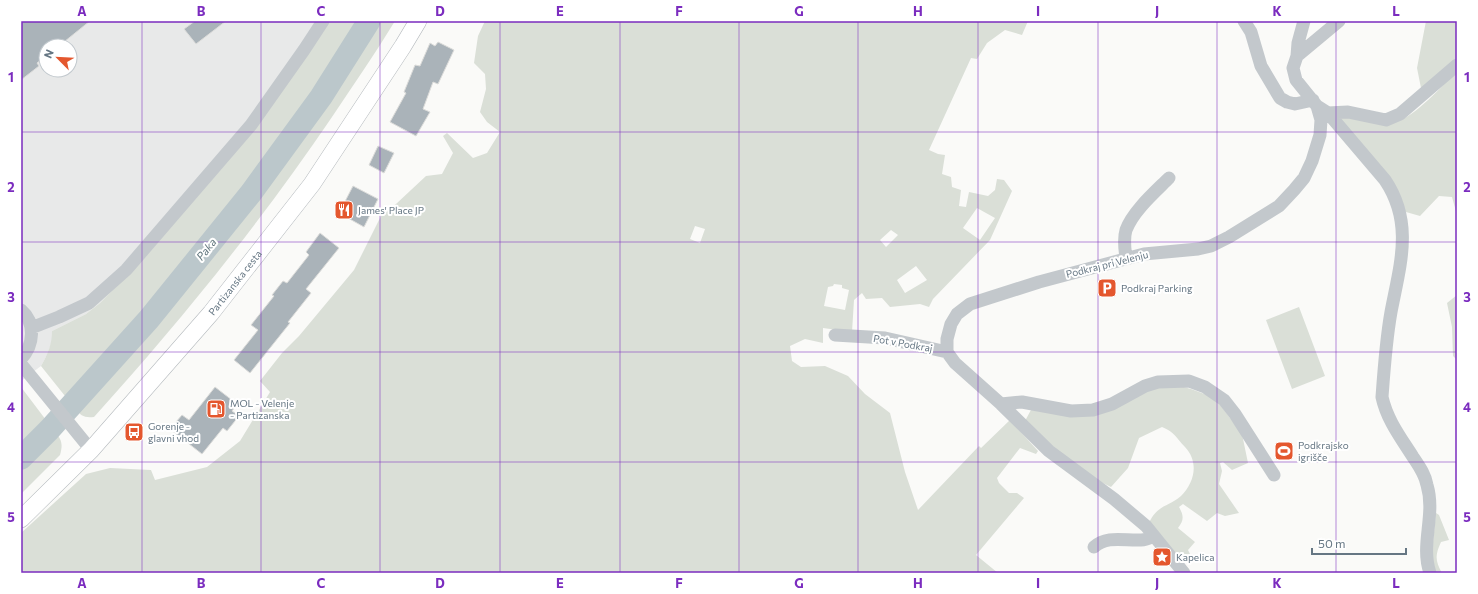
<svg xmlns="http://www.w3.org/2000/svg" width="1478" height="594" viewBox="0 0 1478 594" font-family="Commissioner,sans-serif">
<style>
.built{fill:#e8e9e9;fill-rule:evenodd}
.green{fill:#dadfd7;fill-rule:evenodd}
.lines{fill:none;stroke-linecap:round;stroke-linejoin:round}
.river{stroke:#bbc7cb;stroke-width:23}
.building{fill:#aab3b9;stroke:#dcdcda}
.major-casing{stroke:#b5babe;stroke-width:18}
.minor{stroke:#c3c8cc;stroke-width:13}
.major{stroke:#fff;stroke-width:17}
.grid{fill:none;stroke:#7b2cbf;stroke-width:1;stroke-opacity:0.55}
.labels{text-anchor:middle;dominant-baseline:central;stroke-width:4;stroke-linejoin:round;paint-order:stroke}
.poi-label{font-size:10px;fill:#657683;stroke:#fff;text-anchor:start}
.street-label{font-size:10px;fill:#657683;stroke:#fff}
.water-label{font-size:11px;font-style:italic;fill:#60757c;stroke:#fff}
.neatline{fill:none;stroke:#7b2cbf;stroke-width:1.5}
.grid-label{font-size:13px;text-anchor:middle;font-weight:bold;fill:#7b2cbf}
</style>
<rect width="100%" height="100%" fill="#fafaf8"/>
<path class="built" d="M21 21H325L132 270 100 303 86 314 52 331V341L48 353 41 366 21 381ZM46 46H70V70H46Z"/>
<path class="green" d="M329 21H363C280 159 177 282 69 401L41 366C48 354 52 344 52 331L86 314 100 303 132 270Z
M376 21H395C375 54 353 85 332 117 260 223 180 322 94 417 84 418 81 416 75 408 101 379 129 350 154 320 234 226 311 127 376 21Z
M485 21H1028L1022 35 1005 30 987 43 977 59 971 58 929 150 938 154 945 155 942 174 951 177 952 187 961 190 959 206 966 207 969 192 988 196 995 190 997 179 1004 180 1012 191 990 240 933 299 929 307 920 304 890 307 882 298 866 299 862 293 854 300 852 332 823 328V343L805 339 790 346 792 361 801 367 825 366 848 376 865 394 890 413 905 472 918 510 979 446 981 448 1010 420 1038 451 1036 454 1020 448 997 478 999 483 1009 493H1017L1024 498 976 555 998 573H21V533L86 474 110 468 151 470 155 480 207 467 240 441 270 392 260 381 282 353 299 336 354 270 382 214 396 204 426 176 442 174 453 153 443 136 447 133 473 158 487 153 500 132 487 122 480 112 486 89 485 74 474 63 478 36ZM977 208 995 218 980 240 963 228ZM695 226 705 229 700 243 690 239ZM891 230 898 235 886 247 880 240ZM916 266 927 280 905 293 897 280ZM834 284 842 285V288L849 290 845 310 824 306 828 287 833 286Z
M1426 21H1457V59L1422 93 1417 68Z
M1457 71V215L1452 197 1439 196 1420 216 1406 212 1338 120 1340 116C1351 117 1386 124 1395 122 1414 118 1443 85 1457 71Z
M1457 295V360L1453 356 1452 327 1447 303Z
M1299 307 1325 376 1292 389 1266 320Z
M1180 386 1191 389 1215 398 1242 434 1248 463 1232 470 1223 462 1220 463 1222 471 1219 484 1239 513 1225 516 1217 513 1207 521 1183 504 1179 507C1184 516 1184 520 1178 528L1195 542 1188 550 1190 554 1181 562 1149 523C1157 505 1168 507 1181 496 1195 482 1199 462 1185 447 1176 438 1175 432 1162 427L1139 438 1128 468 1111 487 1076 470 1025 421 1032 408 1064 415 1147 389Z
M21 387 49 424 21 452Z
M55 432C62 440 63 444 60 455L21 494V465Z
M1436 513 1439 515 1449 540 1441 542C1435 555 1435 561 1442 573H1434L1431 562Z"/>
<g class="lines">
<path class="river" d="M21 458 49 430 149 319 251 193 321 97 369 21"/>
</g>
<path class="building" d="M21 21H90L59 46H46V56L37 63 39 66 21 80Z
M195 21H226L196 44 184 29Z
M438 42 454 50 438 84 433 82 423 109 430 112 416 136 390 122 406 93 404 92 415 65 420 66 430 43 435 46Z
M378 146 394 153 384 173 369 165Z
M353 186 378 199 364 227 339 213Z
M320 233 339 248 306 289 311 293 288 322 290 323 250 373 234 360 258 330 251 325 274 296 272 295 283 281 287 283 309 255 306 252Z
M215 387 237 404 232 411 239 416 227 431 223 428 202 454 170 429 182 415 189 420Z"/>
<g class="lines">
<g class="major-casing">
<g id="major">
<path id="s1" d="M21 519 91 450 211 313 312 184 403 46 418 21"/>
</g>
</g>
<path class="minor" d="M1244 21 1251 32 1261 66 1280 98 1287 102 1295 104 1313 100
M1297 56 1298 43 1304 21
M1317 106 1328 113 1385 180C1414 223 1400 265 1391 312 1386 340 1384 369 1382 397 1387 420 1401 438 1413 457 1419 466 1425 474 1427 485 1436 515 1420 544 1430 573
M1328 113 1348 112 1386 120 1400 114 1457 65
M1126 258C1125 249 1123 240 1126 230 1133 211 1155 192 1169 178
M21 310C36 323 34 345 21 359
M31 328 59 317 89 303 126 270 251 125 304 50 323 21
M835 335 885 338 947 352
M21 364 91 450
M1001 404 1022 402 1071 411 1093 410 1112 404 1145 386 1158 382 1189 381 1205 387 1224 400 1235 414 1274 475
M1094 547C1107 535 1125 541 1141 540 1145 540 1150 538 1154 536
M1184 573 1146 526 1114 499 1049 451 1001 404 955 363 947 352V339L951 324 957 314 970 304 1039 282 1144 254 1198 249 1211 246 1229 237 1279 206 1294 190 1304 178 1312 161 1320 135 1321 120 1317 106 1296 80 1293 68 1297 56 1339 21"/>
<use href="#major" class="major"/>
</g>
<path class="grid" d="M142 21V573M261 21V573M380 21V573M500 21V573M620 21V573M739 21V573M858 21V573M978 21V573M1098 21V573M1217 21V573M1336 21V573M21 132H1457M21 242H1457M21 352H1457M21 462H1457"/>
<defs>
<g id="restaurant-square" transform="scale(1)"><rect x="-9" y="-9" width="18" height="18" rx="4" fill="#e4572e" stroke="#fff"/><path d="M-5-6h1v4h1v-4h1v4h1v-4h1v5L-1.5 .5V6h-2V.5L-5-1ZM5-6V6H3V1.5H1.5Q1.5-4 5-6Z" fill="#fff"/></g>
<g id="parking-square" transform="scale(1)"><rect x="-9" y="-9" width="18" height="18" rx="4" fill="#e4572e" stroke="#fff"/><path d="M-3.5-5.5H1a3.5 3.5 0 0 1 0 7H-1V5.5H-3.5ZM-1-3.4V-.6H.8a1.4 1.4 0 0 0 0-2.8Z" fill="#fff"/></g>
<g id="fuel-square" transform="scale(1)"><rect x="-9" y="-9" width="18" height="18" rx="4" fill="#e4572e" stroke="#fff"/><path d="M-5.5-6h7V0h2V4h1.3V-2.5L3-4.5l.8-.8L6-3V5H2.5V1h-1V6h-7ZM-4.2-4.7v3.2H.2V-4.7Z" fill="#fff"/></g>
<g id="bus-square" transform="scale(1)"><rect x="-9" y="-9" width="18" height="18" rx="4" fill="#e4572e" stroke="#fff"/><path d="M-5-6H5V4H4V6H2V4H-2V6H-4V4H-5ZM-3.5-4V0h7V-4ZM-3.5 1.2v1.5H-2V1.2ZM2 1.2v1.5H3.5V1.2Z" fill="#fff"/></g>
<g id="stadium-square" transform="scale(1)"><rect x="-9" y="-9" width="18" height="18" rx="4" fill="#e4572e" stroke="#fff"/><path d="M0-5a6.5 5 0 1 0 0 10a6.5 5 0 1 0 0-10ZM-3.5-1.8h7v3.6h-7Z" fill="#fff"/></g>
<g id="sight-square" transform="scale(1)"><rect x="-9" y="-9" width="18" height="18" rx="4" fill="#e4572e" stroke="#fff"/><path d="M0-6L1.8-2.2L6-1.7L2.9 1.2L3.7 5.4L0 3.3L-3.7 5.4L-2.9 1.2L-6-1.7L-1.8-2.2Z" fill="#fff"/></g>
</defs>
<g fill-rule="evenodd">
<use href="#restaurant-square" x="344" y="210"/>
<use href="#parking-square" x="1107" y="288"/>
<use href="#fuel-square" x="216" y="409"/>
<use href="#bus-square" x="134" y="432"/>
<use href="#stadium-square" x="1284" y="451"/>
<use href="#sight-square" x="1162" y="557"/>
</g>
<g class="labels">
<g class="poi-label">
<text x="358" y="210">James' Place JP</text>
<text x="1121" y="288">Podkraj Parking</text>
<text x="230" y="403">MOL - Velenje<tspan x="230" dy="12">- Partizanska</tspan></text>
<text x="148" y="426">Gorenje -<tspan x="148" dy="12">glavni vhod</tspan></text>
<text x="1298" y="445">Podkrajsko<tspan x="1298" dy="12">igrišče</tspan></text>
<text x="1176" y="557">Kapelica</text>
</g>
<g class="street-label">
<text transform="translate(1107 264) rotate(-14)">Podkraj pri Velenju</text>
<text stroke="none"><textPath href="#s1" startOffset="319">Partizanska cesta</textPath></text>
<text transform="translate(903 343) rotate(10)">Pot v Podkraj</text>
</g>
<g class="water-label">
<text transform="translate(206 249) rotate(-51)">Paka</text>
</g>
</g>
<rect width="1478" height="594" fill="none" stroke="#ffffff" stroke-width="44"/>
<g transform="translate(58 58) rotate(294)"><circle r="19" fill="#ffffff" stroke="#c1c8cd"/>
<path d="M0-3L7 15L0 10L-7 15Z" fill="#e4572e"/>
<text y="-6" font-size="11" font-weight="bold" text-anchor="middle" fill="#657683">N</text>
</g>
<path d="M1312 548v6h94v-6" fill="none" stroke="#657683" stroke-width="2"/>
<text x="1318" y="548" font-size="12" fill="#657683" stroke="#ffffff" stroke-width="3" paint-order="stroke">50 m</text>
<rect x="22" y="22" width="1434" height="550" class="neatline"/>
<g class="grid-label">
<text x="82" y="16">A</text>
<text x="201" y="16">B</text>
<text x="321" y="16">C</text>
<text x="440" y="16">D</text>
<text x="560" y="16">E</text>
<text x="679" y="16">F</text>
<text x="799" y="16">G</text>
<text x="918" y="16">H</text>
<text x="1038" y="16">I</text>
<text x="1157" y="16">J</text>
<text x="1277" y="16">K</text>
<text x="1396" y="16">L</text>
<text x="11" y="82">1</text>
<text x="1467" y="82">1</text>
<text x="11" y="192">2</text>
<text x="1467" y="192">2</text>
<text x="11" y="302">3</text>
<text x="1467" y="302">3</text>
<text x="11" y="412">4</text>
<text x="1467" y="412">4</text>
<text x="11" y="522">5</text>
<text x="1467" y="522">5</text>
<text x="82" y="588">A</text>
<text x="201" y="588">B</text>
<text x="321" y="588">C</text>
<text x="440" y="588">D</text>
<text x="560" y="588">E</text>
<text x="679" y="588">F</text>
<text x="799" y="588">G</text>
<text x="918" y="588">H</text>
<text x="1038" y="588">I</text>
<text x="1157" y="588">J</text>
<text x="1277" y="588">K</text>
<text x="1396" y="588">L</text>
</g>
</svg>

## [What the task asks]
Find and copy each line of the data where "rule" is present.

## [Response to the task]
.built{fill:#e8e9e9;fill-rule:evenodd}
.green{fill:#dadfd7;fill-rule:evenodd}
<g fill-rule="evenodd">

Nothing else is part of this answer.